**İncelenecek metin**
BÖBREKLERDEKİ ETKİSİ 6 AY SONRA BİLE SÜRÜYOR
Amerikan Nefroloji Derneğinin Dergisi’nde yayınlanan “Uzun Süreli KOVID’de Böbreğe İlişkin Sonuçlarö başlıklı araştırmada, ülke genelindeki Gazi Hastanelerine başvuran özellikle 60 yaş üstü erkek hastaların verileri izlendi. Yapılan analizleri değerlendiren Prof. Dr. Rümeyza Kazancıoğlu, şu bilgileri verdi: “ABD St Louis’de gerçekleştirilmiş bir çalışma verileri bunlar. Orada ve tüm ABD’deki Gazi Hastanelerine başvuran hastalardan elde edilmiş ve koronavirüs geçiren bir grupla, Kovid’e yakalanmayıp başka şikayetlerle hastaneye başvuran hastalar, 6 aylık bir süreç içinde böbrek hastalığı gelişme riski ya da mevcut böbrek hastalığının ilerlemesi açısından kıyaslanmış. 90 bine yakın Kovid geçiren hastalara karşılık 1,5 milyona yakın koronavirüs dışı hastanın kayıtları incelenmiş ve 6 ay boyunca izlenmiş. Burada da koronavirüsü evde geçirenler, hastanede geçirenler veya yoğun bakımda yatanlar şeklinde bir kategorilendirme yapılmış. Çalışmayı yaparken de (böbrek hastalıkları açısından) 29 farklı parametreyi de birbiriyle eşit hale getirmişler ve oldukça ince analizler yapılmış. Çalışma gösteriyor ki koronavirüsü ne kadar ağır geçiriseniz, iyileştikten 6 ay sonrasında dahi böbrek üzerindeki etkileri devam ediyor. Bu çalışma bize gösteriyor ki bir kere koronavirüs geçirince, iyileşseniz de genel sağlık kontrolü yaparken böbreklere de baktırmayı unutmamamız gerektiğini göstermiş oldu. Böbrek hastalığı riski açısından şimdiye dek hep hipertansiyon, şeker hastaığı gibi risk faktörlerinden bahsederken, bundan böyle koronavirüs geçirmiş olmak da parametreler arasında yer alacak gibi görünüyor.”

**Veri bölümü**

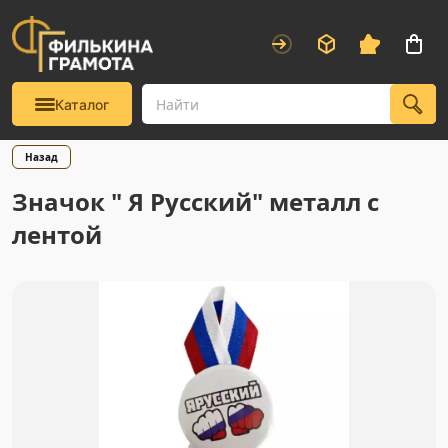
Каталог
Назад
Значок " Я Русский" металл с
лентой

**Görevin amacı**
Aşağıdaki (a), (b) ve (c) ifadelerinin Kovid'in böbreklere etkisini anlatan metinle uyuşup uyuşmadığını belirtin. Her biri için evet ya da hayır deyin ve kararı veren sözleri metinden aynen alıntılayın.
(a) Araştırmada 90 bine yakın Kovid geçiren hastanın kayıtları incelendi.
(b) Hastalar 12 ay boyunca izlendi.
(c) Koronavirüs geçirenler ayrım yapılmadan tek bir grup olarak ele alındı.
Görevleri yapmak için listeye başvurmanız gerekmez.

**Görevin çözümü**
(a) Evet: "90 bine yakın Kovid geçiren hastalara karşılık 1,5 milyona yakın koronavirüs dışı hastanın kayıtları incelenmiş"
(b) Hayır: "6 ay boyunca izlenmiş"
(c) Hayır: "koronavirüsü evde geçirenler, hastanede geçirenler veya yoğun bakımda yatanlar şeklinde bir kategorilendirme yapılmış"